By way of a completely fictional example, say Bathing Suits
are a trending retail category. With a single click you can see that the popularity of the category is being driven by banana yellow speedos with ruffles on the rear
Ads in People Also Search For?
When I think of Google's People Also Search For feature I think of the carousel of other entities within the Knowledge Panel. Whatever your association to the feature is it's probably not ads.
That's why I was a bit surprised to find multiple iterations of the mobile carousel that contained a series of ads and not entity cards!
This is not the first time Google has done something like this
. In the recent past, Google has tested a carousel of ads under the heading People Also View
and People Also Considered
. However, using an already established header like People Also Search
For lends a degree of "oraganicness" to what is an ads carousel that is perhaps unique.
New Related Topics Panel for Job Queries
Google is testing a panel of related topics to the right of the results for some job queries
. The panel of suggestions seems to be a way for Google to extend and guide the user's journey. At the same time, seeing a set of suggestions to the right of the results is certainly a unique format for query suggestions.

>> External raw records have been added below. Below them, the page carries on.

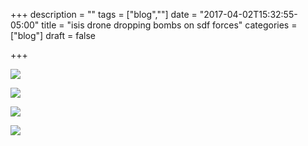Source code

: +++
description = ""
tags = ["blog",""]
date = "2017-04-02T15:32:55-05:00"
title = "isis drone dropping bombs on sdf forces"
categories = ["blog"]
draft = false

+++

[![](/img/d1.jpg#full-center)](/img/d1.jpg)

[![](/img/d2.jpg#full-center)](/img/d2.jpg)

[![](/img/d3.jpg#full-center)](/img/d3.jpg)

[![](/img/d4.jpg#full-center)](/img/d4.jpg)
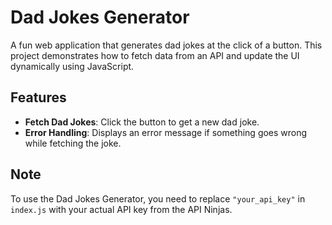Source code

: # Dad Jokes Generator

A fun web application that generates dad jokes at the click of a button. This project demonstrates how to fetch data from an API and update the UI dynamically using JavaScript.

## Features

- **Fetch Dad Jokes**: Click the button to get a new dad joke.
- **Error Handling**: Displays an error message if something goes wrong while fetching the joke.


## Note

To use the Dad Jokes Generator, you need to replace `"your_api_key"` in `index.js` with your actual API key from the API Ninjas.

How-To Schema Coming to Desktop
While the FAQ markup is a popular addition to both the desktop and mobile SERP, it's 'How-to' sibling has resided on the mobile SERP alone. However, towards the end of May, a plethora of SEO folk have seen the How-to rich result make a desktop appearance
The common theme between all of the variations of the markup on desktop is that it lacks the visual carousel. That is, the mobile version of the rich result contains a carousel of images and text that work in tandem to help you do whatever it is you're figuring out how to do. To me, this makes the tested version on desktop far less impactful and in some ways, it just makes the organic results look cluttered.
Shadow Boxes Hit the Desktop SERP
Last, and probably least, Google was seen extensively testing boxes with shadowing on the desktop SERP
. On mobile, Google places each result within a card that contains shadowing. This seems to work well on mobile. Here, however, Google was testing the same format on desktop. I think it's a downright ugly and odd-looking design for desktop, but I also think that wearing white shoes after Labor Day is acceptable, so what do I know.
Putting the Right Foot Forward
The COVID-19 crisis has forced Google's hand a bit. Had Corona not infected the planet I don't think we'd see the search engine give up its commission on hotel booking due to cancellations. I certainly don't think we'd see Google drop the AMP requirement for local news publishers (in certain instances). Whatever the reason, I very much believe changes such as these are certainly moving things in the right direction. It will be interesting to see both the extent to which COVID-19 changes Google's policies and to what degree it impacts Google's outlook on things overall post-crisis.